ICG Disputes Cheney/Bush Gang-Busters Approach to Sahel
"Islamic Terrorism in the Sahel: Fact or Fiction?" is the title of an International Crisis Group (ICG) report issued March 31. The liberal imperialist ICG is concerned that the Cheney/Bush gang-busters approach, embodied in its Pan Sahel Initiative (PSI), will create more terrorism than it suppresses. (ICG does not suggest that that might have been the intention.)

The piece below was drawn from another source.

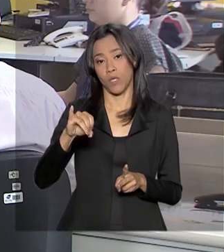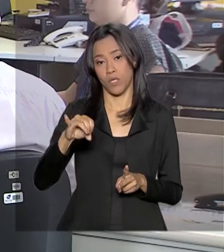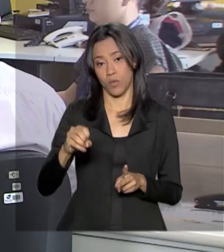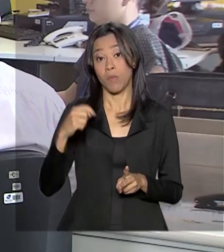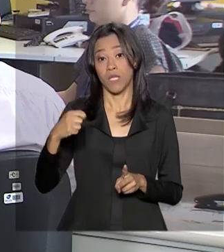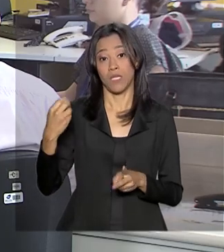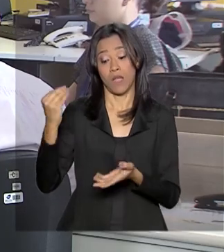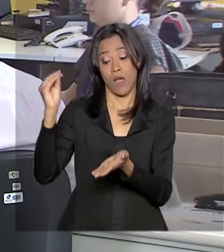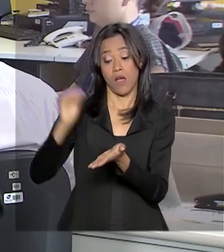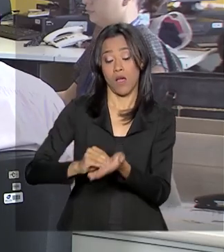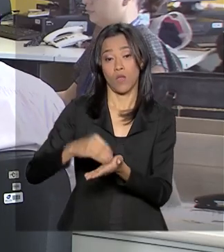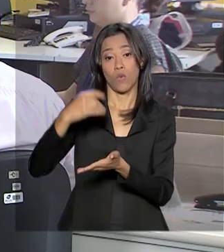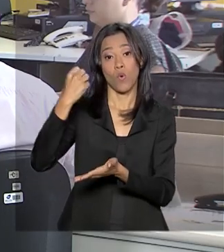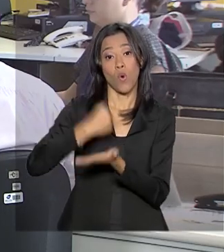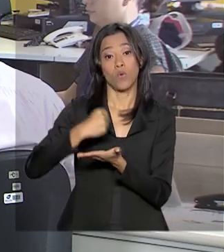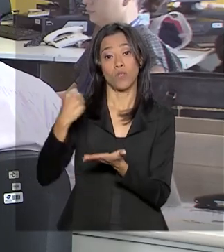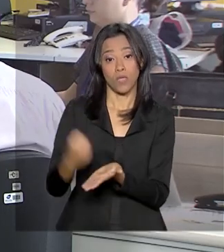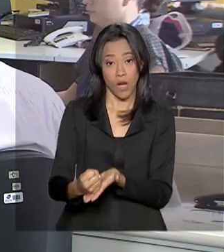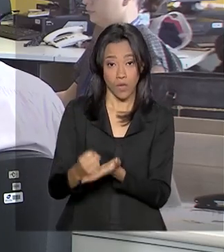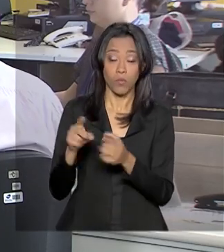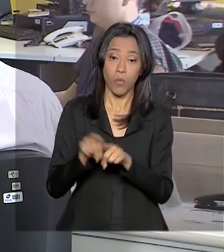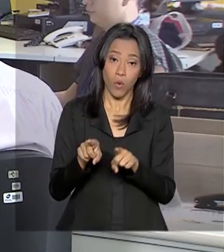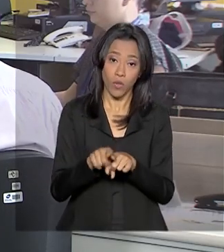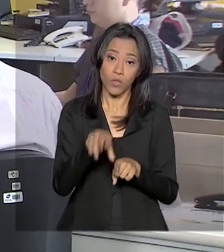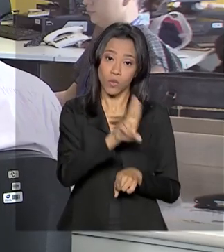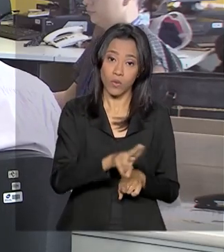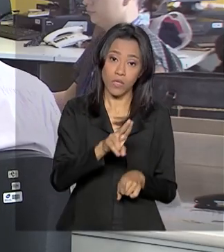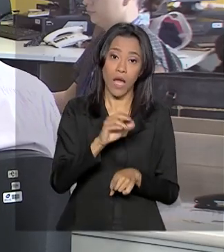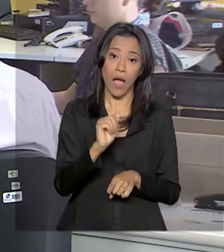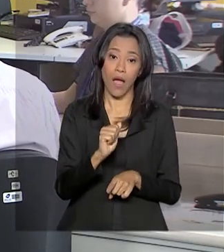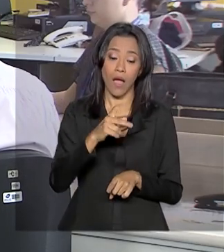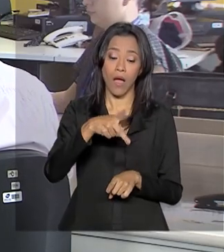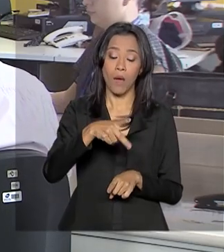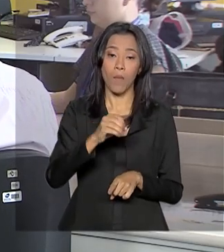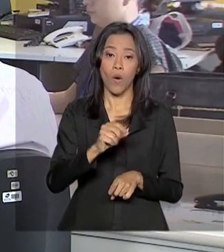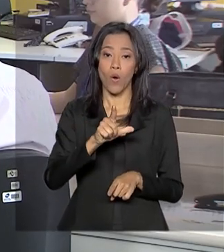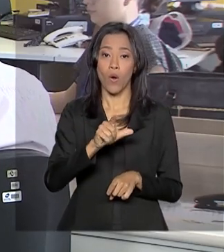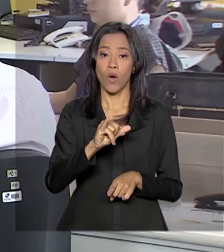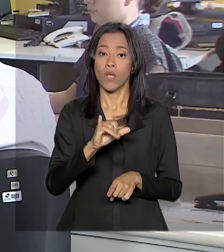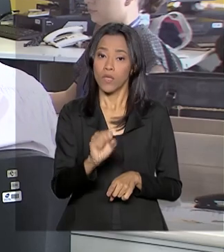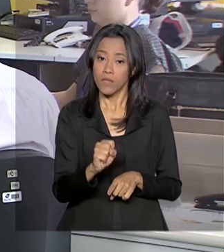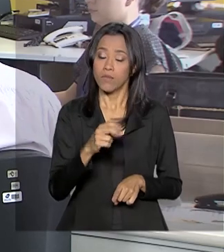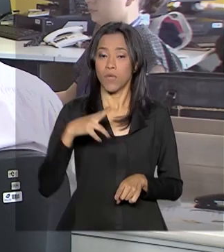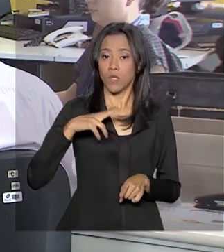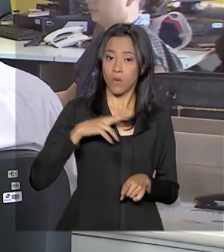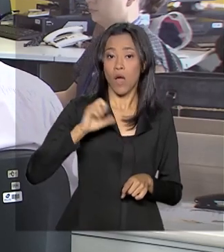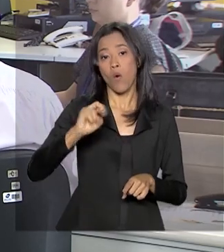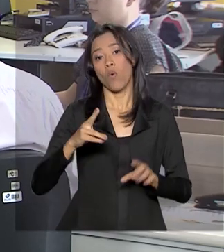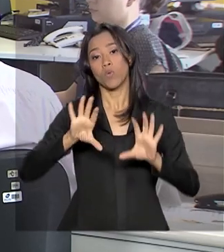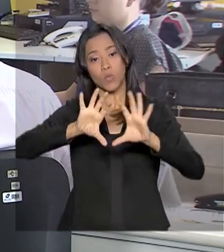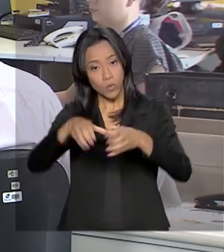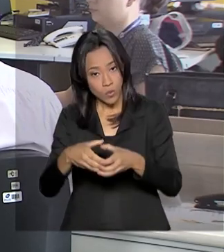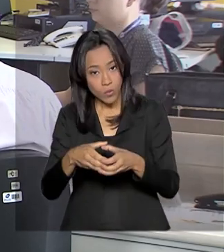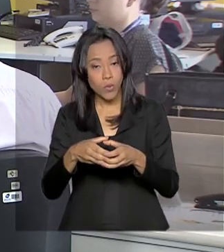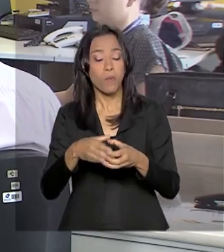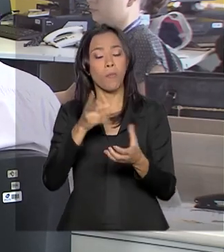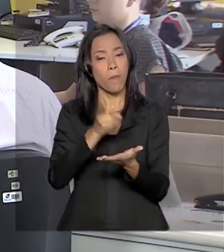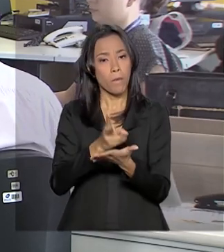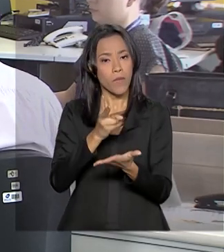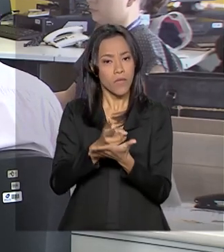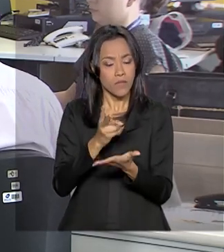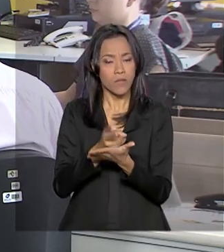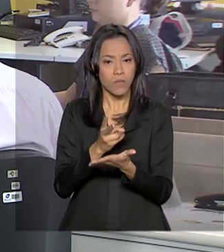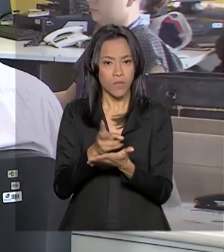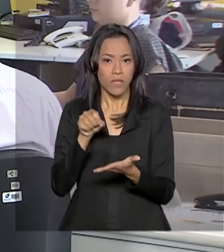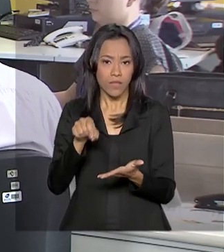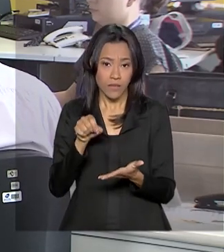-fiança pode ser contratado por apólice individual ou coletiva. Prazo de vigência deve ser o mesmo do contrato de aluguel. E se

The PSI embraces Mali, Niger, Chad, and Mauritania, and expansion to additional countries is being considered. The region "is increasingly referred to by the U.S. military as 'the new front in the war on terrorism.'... However, the Sahel is not a hotbed of terrorist activity," according to the ICG. It does not consider the Salafist Group for Preaching and Combat (GSPC) to be a serious threat. (The U.S. military typically singles out the GSPC, now down to three dozen or so members, as the big threat.) The discrepancy between claim and reality was emphasized in EIW's Africa Digest in December 2004 (#50).
It notes that "Mali, a star pupil of 1990s neo-liberal democratization, runs the greatest risk of any West African country other than Nigeria of violent Islamist activity" (emphasis added).
ICG's recommendation is that the PSI "be folded into a more balanced approach to the region, one also in which Europeans and Americans work more closely together." Aid for livestock raising and tourism is needed, it says.